Si un rappel à l’ordre des puissances étrangères semblerait pertinent, Donald Trump au contraire ne tarit pas d’éloges sur son homologue égyptien. « On a le sentiment parfois qu’il y a une sorte de préférence occidentale pour l’autoritarisme arabe », déplore Karim Bitar. Coopérer sur le plan de la lutte contre le terrorisme constituant une priorité absolue sur la scène internationale, certains dirigeants ont les mains libres dans l’espace politique qui leur est propre.

La politique étrangère menée par l’homme fort du Caire satisfaisant ses alliés internationaux, notamment sur la question d’Israël, pas question d’interférer dans ses affaires.

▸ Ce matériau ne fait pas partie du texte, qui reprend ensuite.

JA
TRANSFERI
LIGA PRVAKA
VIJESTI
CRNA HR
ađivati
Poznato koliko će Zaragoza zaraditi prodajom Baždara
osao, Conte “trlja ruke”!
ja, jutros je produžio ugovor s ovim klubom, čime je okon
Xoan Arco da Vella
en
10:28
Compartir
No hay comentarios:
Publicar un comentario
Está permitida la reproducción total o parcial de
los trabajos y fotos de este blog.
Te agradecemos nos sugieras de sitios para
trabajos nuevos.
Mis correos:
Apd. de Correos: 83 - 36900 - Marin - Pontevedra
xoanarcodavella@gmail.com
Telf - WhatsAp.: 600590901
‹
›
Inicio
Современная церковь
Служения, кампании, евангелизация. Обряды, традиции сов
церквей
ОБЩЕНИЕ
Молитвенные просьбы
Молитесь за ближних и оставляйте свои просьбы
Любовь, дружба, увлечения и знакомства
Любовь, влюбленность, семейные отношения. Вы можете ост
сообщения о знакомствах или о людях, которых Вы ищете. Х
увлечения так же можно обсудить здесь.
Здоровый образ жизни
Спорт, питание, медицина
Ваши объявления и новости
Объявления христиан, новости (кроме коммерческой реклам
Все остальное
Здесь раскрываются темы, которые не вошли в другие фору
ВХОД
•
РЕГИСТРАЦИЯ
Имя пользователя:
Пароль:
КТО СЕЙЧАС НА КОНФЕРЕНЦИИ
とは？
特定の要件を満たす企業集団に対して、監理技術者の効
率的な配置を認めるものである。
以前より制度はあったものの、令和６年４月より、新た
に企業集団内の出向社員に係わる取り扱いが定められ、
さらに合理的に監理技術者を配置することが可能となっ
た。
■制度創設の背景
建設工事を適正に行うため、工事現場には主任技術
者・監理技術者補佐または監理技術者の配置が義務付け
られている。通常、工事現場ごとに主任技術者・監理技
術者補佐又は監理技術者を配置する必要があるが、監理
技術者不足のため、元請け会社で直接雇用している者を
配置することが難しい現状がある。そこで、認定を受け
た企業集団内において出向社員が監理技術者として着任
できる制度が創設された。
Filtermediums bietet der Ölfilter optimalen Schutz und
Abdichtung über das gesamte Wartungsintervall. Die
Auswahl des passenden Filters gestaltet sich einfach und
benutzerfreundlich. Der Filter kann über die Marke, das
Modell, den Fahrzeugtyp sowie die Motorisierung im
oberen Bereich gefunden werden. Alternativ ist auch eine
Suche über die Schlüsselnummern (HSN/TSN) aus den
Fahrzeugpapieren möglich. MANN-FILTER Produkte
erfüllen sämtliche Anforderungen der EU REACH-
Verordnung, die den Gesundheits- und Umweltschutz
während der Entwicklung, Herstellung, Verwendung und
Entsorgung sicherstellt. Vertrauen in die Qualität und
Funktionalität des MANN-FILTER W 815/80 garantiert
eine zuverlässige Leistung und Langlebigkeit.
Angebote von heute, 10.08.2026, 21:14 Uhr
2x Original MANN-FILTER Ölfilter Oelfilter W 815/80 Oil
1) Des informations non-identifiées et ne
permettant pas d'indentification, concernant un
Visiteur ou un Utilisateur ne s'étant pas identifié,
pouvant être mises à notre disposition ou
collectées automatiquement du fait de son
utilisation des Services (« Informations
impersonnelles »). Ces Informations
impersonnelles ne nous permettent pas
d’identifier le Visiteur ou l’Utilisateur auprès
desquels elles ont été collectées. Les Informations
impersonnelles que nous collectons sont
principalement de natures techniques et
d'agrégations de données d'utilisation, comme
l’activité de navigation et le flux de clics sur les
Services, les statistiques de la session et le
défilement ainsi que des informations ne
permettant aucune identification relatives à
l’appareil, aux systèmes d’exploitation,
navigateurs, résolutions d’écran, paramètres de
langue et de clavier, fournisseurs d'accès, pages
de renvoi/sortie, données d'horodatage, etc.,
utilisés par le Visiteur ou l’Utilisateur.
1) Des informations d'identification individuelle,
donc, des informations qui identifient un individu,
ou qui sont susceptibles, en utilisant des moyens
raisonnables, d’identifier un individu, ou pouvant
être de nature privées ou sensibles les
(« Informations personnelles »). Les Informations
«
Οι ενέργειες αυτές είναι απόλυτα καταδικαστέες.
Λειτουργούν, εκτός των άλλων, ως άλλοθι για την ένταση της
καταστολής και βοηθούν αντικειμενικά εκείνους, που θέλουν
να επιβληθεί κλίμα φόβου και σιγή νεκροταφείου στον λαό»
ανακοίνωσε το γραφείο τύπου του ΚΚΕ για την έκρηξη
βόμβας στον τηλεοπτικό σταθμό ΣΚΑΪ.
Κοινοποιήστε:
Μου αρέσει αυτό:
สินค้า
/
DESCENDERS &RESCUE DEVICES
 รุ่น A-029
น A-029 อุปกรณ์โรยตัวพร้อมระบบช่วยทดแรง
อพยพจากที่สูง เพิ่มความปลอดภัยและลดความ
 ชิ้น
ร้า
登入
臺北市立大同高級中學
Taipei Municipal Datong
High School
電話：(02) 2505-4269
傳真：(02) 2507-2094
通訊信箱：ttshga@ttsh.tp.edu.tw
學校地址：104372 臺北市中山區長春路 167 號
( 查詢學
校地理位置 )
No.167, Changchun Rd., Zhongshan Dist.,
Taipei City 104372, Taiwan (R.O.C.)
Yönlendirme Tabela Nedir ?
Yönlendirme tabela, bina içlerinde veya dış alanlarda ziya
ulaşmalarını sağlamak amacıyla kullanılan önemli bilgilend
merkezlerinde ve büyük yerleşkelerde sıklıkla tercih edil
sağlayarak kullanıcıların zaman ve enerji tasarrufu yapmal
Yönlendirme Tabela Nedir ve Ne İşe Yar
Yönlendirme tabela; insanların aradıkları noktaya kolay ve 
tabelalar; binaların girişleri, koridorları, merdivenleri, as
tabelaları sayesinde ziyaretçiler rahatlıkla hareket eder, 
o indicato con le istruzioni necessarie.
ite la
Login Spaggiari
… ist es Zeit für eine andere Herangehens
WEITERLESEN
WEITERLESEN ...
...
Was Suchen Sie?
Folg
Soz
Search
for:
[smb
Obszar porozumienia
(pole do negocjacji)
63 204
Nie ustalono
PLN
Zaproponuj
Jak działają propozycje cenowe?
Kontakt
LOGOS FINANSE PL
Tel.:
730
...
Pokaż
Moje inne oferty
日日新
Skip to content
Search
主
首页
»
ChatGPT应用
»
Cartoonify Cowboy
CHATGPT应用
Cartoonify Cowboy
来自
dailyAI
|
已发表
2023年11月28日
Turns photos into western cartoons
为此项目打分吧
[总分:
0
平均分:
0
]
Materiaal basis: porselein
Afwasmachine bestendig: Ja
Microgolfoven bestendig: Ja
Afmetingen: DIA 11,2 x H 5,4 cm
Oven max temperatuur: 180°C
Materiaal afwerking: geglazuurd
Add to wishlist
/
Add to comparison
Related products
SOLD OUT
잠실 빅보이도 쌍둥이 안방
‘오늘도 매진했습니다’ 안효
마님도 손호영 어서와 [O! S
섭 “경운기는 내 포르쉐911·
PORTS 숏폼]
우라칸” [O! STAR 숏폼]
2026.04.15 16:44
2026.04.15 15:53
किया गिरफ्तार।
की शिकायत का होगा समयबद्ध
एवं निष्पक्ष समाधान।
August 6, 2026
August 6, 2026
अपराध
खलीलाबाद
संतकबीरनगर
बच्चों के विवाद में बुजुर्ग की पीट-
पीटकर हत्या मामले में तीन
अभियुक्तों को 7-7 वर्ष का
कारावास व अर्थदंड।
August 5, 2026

Pourtant, la situation nationale pourrait rapidement dégénérer. « Si cette faillite politique, économique et sécuritaire se poursuit, si l’Égypte ne parvient pas à redresser son économie, n’arrive pas à venir à bout de ces quelques centaines de militants djihadistes dans le Sinaï, si l’Égypte ne parvient pas à redonner un tant soit peu d’espoir à une population qui est très appauvrie, il ne faudra pas s’étonner de voir à nouveau dans un ou deux ans la colère populaire s’exprimer », conclut Karim Bitar.